The members represent a diverse range of cultures but they all have a common interest in history and their family’s past.

The Granville County Genealogical Society is a non-profit organization that was organized in 1994 and now has over 245 members from every state in the U.S.

Martha Morton, vice president of the board of directors, joined the group in 2007 because she has always enjoyed learning about history.

It wasn’t until her involvement in the group that she discovered one of her great-great-grandparents died at age 22.

For one of her presentations, Morton researched Harvey Bullock, a writer for the Andy Griffith Show and an Oxford native.

“I never knew Harvey Bullock was from Granville County, that was something I found really interesting,” she said. “There are a lot of people from here who have an interesting place in history.”

Mark Pace works with genealogical and historical societies in Vance and Granville counties, and manages the N.C. History Room at Thornton.

Pace assists authors with research and individuals who are trying to find their ancestors.

“People don’t know before they start digging what sort of information is out there, and then they realize there is some pretty significant stuff,” he said.

Pace’s research can reveal misconceptions people have about their ancestors’ past.

“Maybe they thought their great-great grandfather was a hero in World War I, and they find out he was a deserter,” he said. “You are going to find things you like and you are going to find things that are unpleasant.”
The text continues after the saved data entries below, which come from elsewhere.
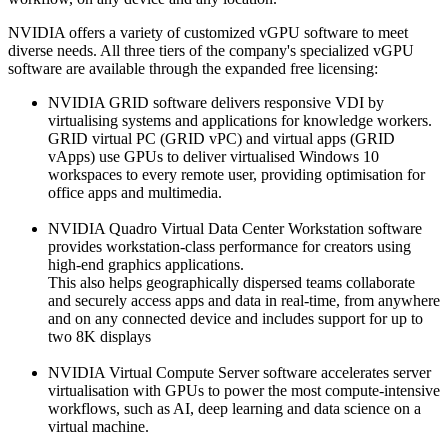
NVIDIA offers a variety of customized vGPU software to meet
diverse needs. All three tiers of the company's specialized vGPU
software are available through the expanded free licensing:
NVIDIA GRID software delivers responsive VDI by
virtualising systems and applications for knowledge workers.
GRID virtual PC (GRID vPC) and virtual apps (GRID
vApps) use GPUs to deliver virtualised Windows 10
workspaces to every remote user, providing optimisation for
office apps and multimedia.
NVIDIA Quadro Virtual Data Center Workstation software
provides workstation-class performance for creators using
high-end graphics applications.
This also helps geographically dispersed teams collaborate
and securely access apps and data in real-time, from anywhere
and on any connected device and includes support for up to
two 8K displays
NVIDIA Virtual Compute Server software accelerates server
virtualisation with GPUs to power the most compute-intensive
workflows, such as AI, deep learning and data science on a
virtual machine.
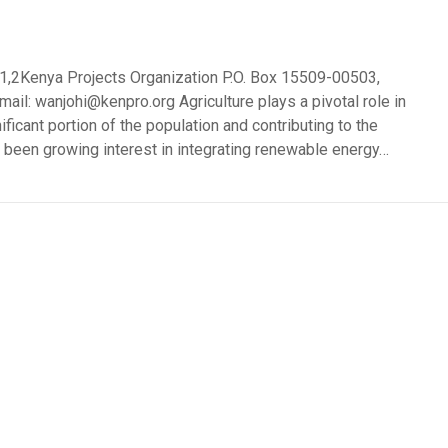
 1,2Kenya Projects Organization P.O. Box 15509-00503,
il: wanjohi@kenpro.org Agriculture plays a pivotal role in
ficant portion of the population and contributing to the
as been growing interest in integrating renewable energy…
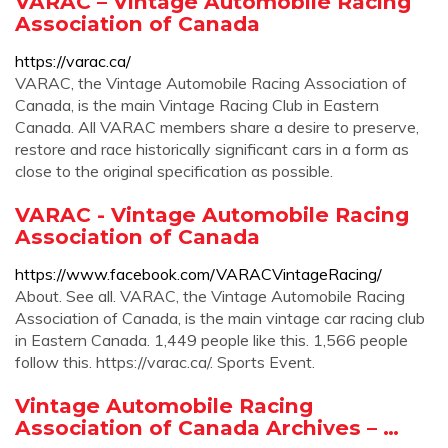
VARAC – Vintage Automobile Racing
Association of Canada
https://varac.ca/
VARAC, the Vintage Automobile Racing Association of
Canada, is the main Vintage Racing Club in Eastern
Canada. All VARAC members share a desire to preserve,
restore and race historically significant cars in a form as
close to the original specification as possible.
VARAC - Vintage Automobile Racing
Association of Canada
https://www.facebook.com/VARACVintageRacing/
About. See all. VARAC, the Vintage Automobile Racing
Association of Canada, is the main vintage car racing club
in Eastern Canada. 1,449 people like this. 1,566 people
follow this. https://varac.ca/. Sports Event.
Vintage Automobile Racing
Association of Canada Archives – …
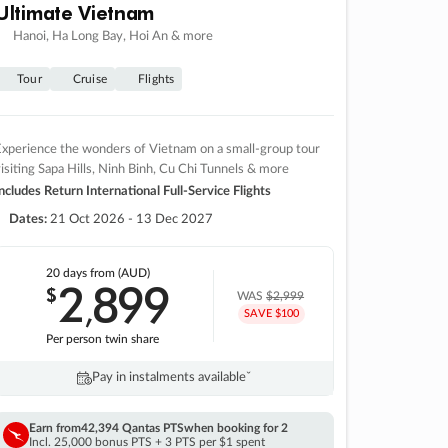
Ultimate Vietnam
Hanoi, Ha Long Bay, Hoi An & more
Tour
Cruise
Flights
xperience the wonders of Vietnam on a small-group tour
isiting Sapa Hills, Ninh Binh, Cu Chi Tunnels & more
ncludes Return International Full-Service Flights
Dates:
21 Oct 2026 - 13 Dec 2027
20 days
from (AUD)
2
899
$
,
WAS
$2,999
SAVE $100
Per person twin share
Pay in instalments availableˇ
Earn from
42,394 Qantas PTS
when booking for 2
Incl. 25,000 bonus PTS + 3 PTS per $1 spent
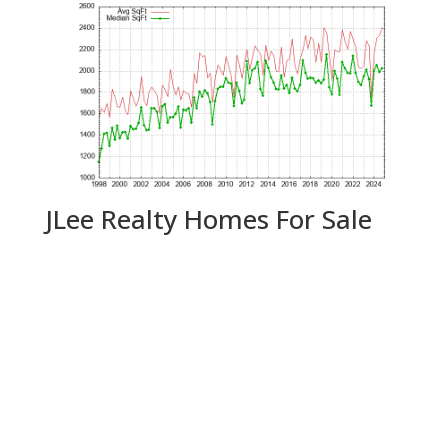
JLee Realty Homes For Sale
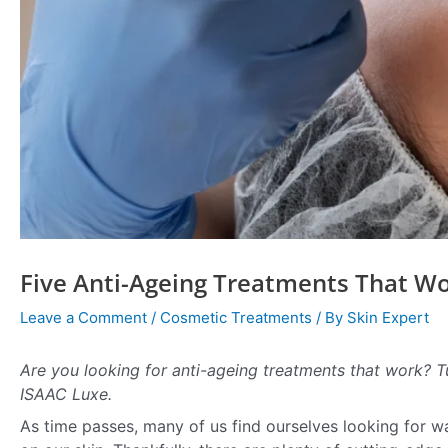
Five Anti-Ageing Treatments That W
Leave a Comment
/
Cosmetic Treatments
/ By
Skin Expert
Are you looking for anti-ageing treatments that work? T
ISAAC Luxe.
As time passes, many of us find ourselves looking for wa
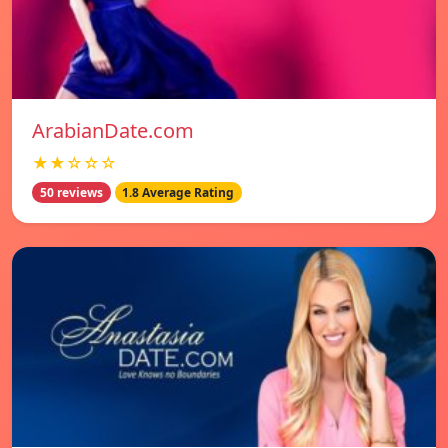
ArabianDate.com
★★☆☆☆
50 reviews
1.8 Average Rating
Sally Hobson, who has been a member for more than a decade, has unearthed a great deal of information about her father’s family in Granville County.

Her father was born in Oxford and married Hobson’s mother after he moved north in the late 1930s.

She and her family never visited North Carolina while her father was alive, but she came down and started looking into her family history when he passed away several years ago.

“African-American genealogy is tough because you don’t have birth certificates, so you have to rely on estate records,” she said.

When she tracked down a published index of estate papers from a plantation in Granville County, Hobson discovered her grandfather and great-grandparents were slaves on a plantation in Dabney Township before the land was drawn within Vance County limits.

The records from 1857 showed her grandfather was property valued at $300.

“It is chilling to see this stuff but after a while I had to put my anger or hurt aside or I would never be able to do this work,” she said.

Hobson is working with another member of the society, Joey Dickerson, on a joint presentation that will examine Hobson’s family and some of Dickerson’s relatives who fought in the Confederate Army.

He said three of his great-great-grandfathers fought for the Confederate Army, as well as several uncles and distant cousins, and some of his ancestors in the mountains joined the opposing Union Army.

Dickerson said he joined the society in 2010 to see if others with similar interests could supplement or compliment his own genealogy research.

“I learned how small of a world it is when you start looking at families because you never know when you might be related to someone,” he said.